== Prompt ==
Reproduce every line of the records below word for word, leaving out the pictures.

== Record extracts ==
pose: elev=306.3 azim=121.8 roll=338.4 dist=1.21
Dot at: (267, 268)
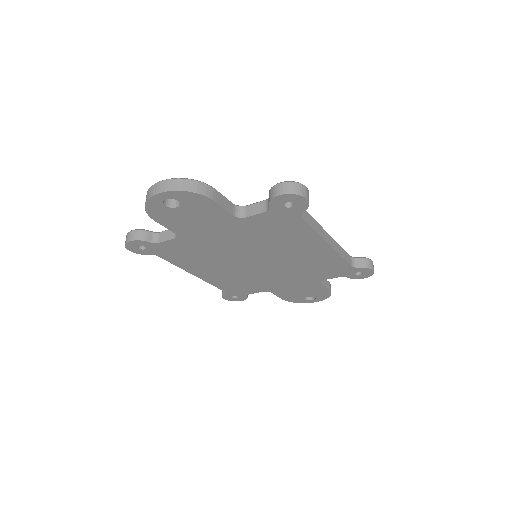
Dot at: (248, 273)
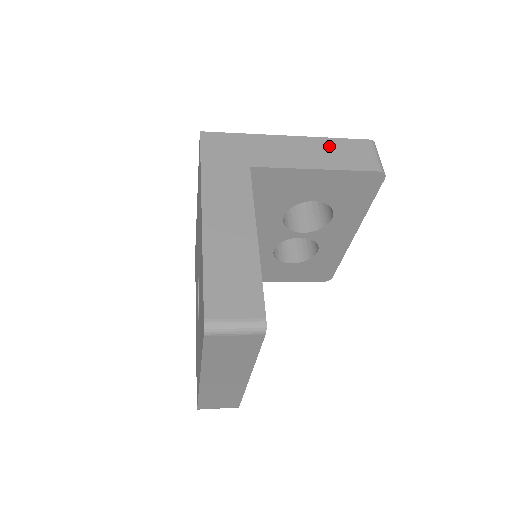
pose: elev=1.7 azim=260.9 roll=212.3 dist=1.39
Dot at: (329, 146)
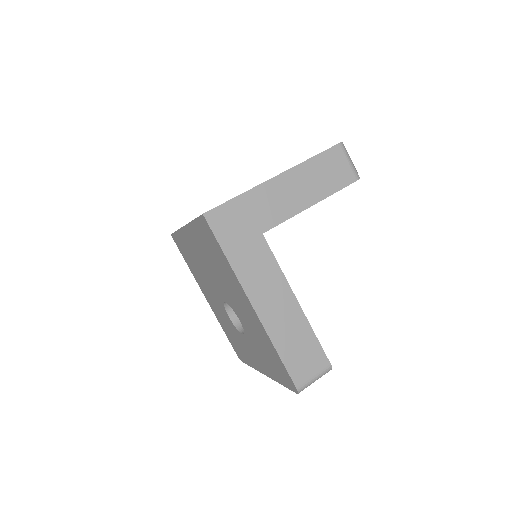
Dot at: (312, 171)
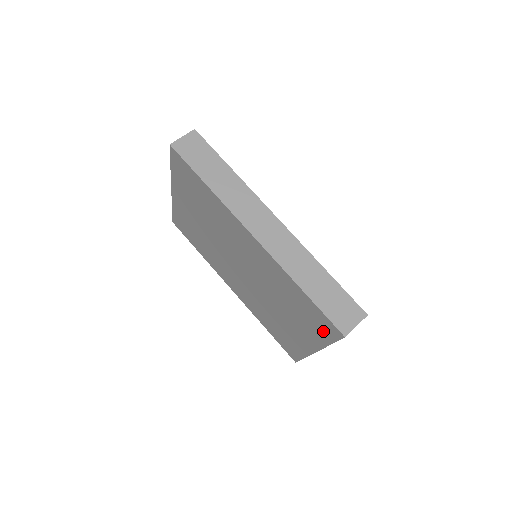
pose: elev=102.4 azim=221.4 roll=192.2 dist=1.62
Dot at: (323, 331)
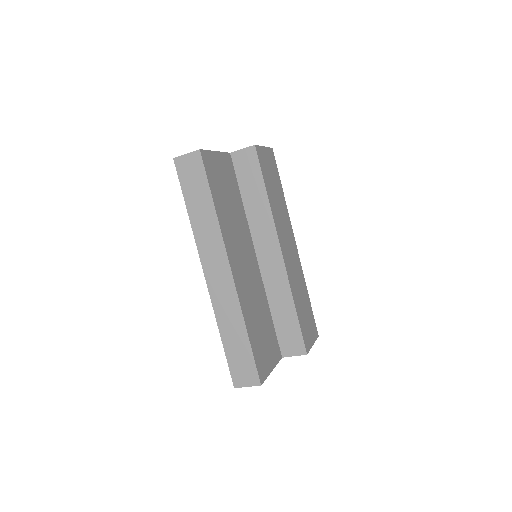
Dot at: occluded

== Response for this exercise ==
pose: elev=306.3 azim=121.8 roll=338.4 dist=1.21
Dot at: (267, 268)
Dot at: (248, 273)
pose: elev=1.7 azim=260.9 roll=212.3 dist=1.39
Dot at: (329, 146)
Dot at: (312, 171)
pose: elev=102.4 azim=221.4 roll=192.2 dist=1.62
Dot at: (323, 331)
Dot at: occluded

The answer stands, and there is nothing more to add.